風土改革すると業績が向上する
2018年度の1年間、人を大切にする経営学会 人財塾に参加しました。参加の目的は、建設業向け技術コンサルティング事業を行うにあたって、建設業が人を大切にする経営を進める手法を学ぶことでした。建設業は自然相手に仕事を行うこともあり、長時間残業、休日数が増えるという課題があります。
坂本光司先生の講演、人を大切にする経営実践者の講演、企業訪問を1年間繰り返しました。「ここまでするのか」という驚きの連続でした。
そして、まずは自社を改革すべきであると考え、以下の制度を構築しました。
・教育支援制度
社員一人当たりの教育費用を10万円とする
自主的に学びたい研修等を選定し、受講できるルールを設定した
・時差出勤制度の創設
・ベビーシッター、預かり保育補助制度の創設
・健康診断補助の拡大
・資格取得報奨金の増額
・賃金規定の見直し
通勤旅費、住宅手当、家族手当、出張手当の拡充
・慰安旅行補助の拡充
・インフルエンザ予防接種費用の全額補助
・外注会社(特に個人事業主)への支払いサイトの短縮
しかし制度の構築だけではうまくいきません。制度より風土が重要です。そこで私は次の3つを社員さんが感じる社風づくりをしようと思いました。
・言いたいことを言える
・会社から大事にされているという実感が持てる
・社員が会社は自分のものだという当事者意識を持てる
まず、会議のときに、社長である私はもっぱら聞き役になりました。以前はワンマン社長でしたので、提案はほとんど聞かず、聞いても採用していませんでした。毎月、社員さんより改善提案を出すようにして、それに対して反論せずじっくり聞いて、ほとんどの提案を受け入れました。すると徐々に何でも話せる、何でも聞いてもらえるという雰囲気になりました。MA(ミーティングオールスタッフ)を開催し、社員さんの意見を聞く場も増やしました。
また会社情報をよいことも悪いこともすべて開示しました。そのことで当事者意識が増したように感じます。

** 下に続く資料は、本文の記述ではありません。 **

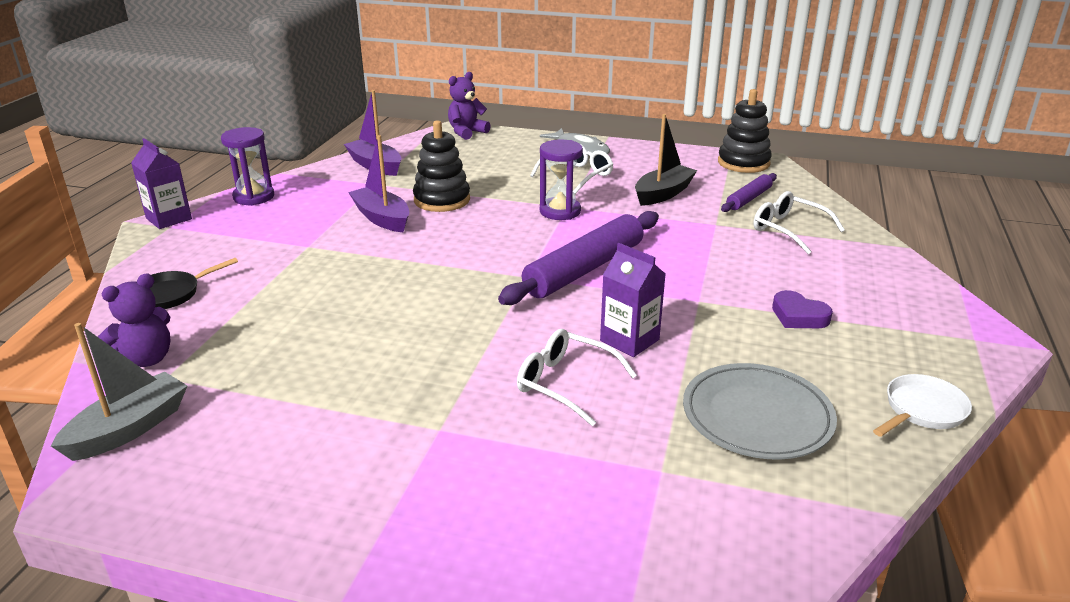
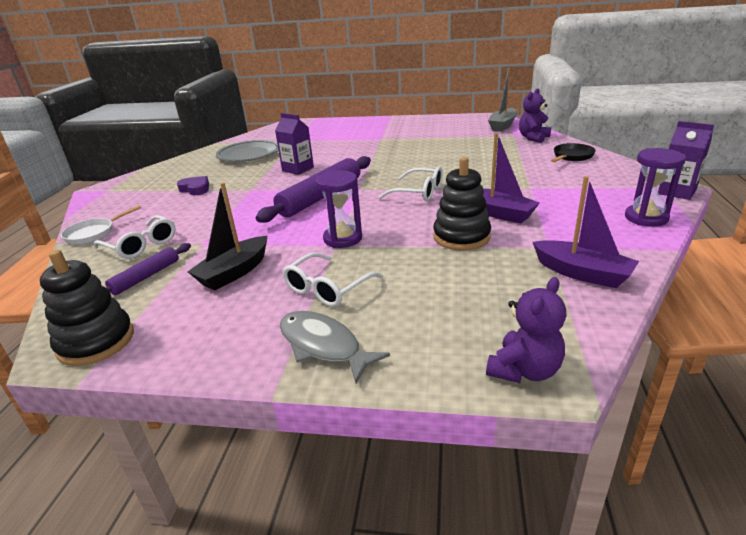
camera: 175 degrees right, 0 degrees up
white glasses [517,329,637,426] -> white glasses moved to [379,167,443,201]
white pan [873,374,972,437] -> white pan moved to [61,205,141,245]

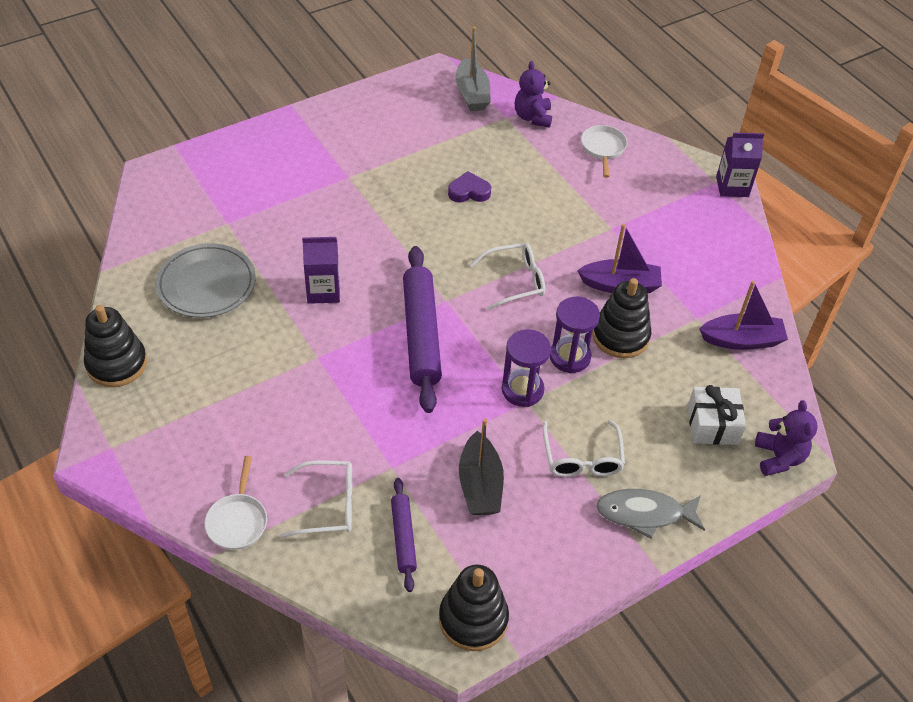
camera: 45 degrees left, 20 degrees up
purple heart [177,176,209,195] -> purple heart moved to [448,171,491,203]
black pan [551,143,596,162] -> white pan [581,125,627,178]
purple hourglass [625,148,686,227] -> purple hourglass moved to [550,297,600,373]
none -> black stacking toy [84,305,147,387]
none -> white gift [688,385,746,445]

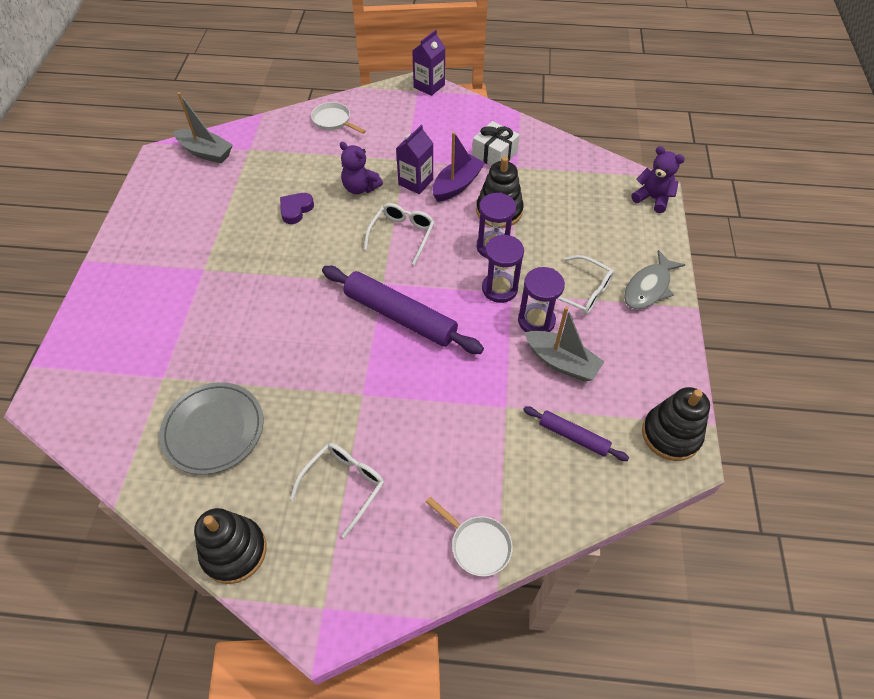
camera: 50 degrees left, 5 degrees up
white glasses [280,461,352,538] -> white glasses moved to [290,443,384,538]
purple carton [302,237,340,304] -> purple carton moved to [396,125,433,194]
black boat [459,418,504,515] -> grey boat [525,307,605,382]
purple teddy bear [515,61,552,128] -> purple teddy bear moved to [340,142,383,194]
white gift [688,385,746,445] -> white gift moved to [472,121,520,166]
purple boat [699,281,788,350] -> none
none -> purple hourglass [518,267,565,332]

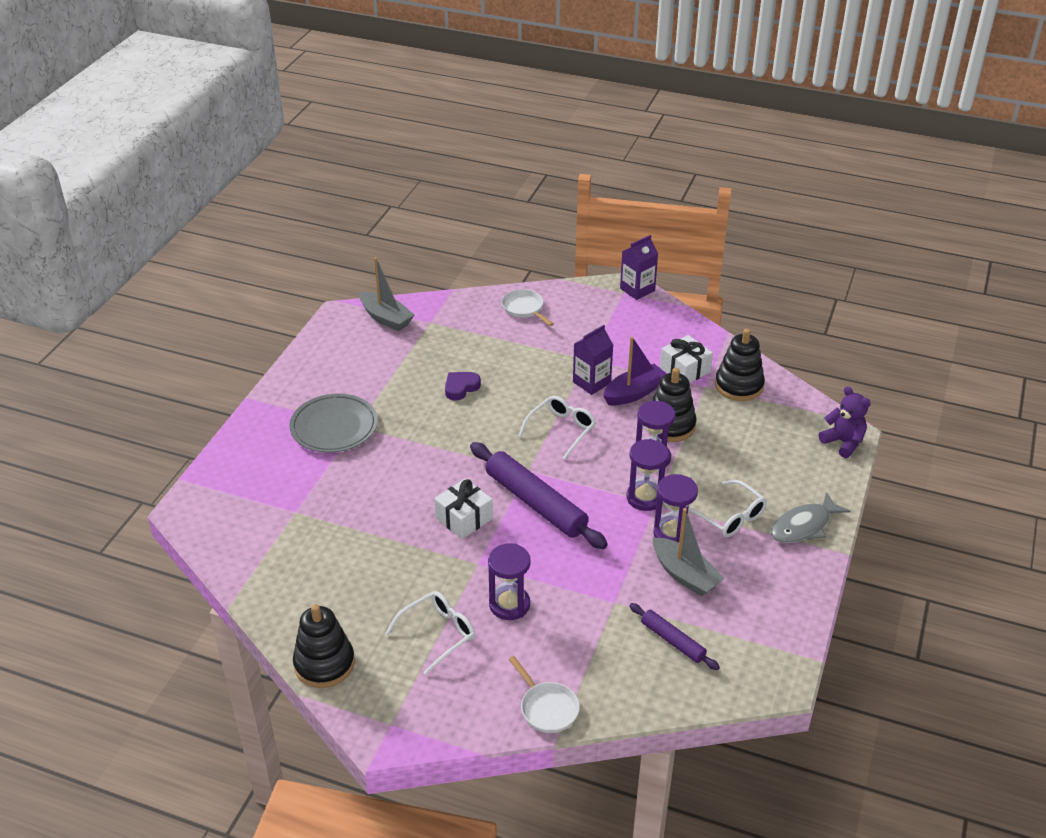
camera: 15 degrees right, 15 degrees down
grey plate [159,382,263,475] -> grey plate moved to [289,394,378,453]
purple teddy bear [340,142,383,194] -> none
black stacking toy [642,387,710,461] -> black stacking toy moved to [715,329,765,401]
none -> white gift [434,478,493,539]
none -> purple hourglass [488,543,530,620]

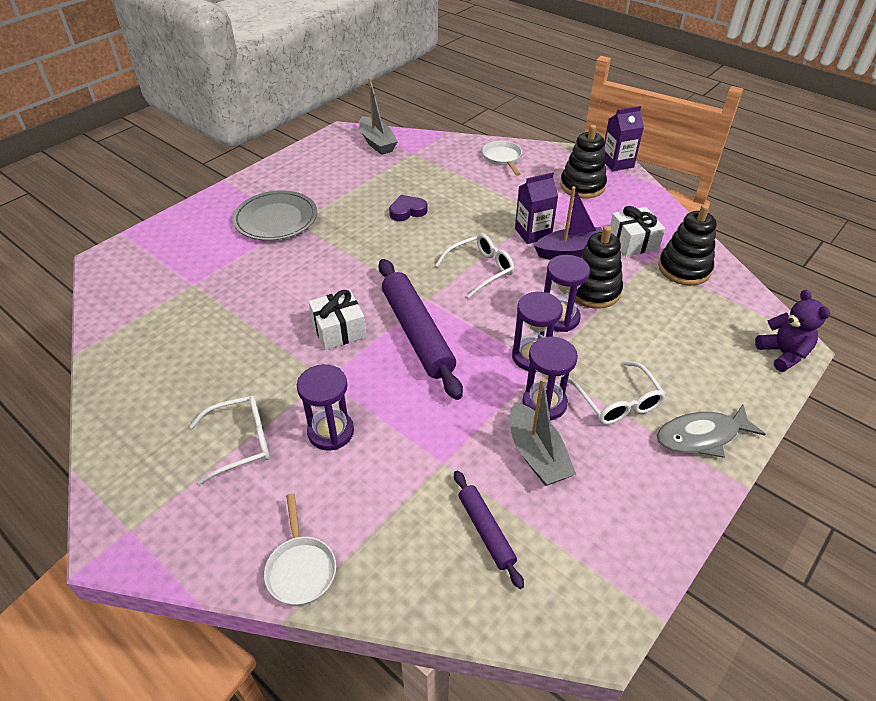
camera: 20 degrees right, 5 degrees up
black stacking toy [293,604,355,688] -> black stacking toy moved to [560,125,607,199]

これら改革の結果、経費として支出される金額は増額となりました。これらをコストではなく、人に対する投資だと考えました。その後、売り上げ、利益とも増加したのです。人を大切にする経営を進めることで、社員さんや関与する方々の熱意が高まり、その結果として業績を向上させることができることを証明することができました。
この結果を多くの建設会社にて実践してもらい、同様の結果を出していただくために、学んだこと、実践したことを書籍に著しました。そして「建設版働き方改革実践マニュアル」(発行日経BP社)を2019年9月に発刊することができました。
建設業の担い手を確保し、現場にて笑顔で働けるようにすることで、災害被害のない安全で安心を感じる日本の国土を作ることができるよう、これからも前進します。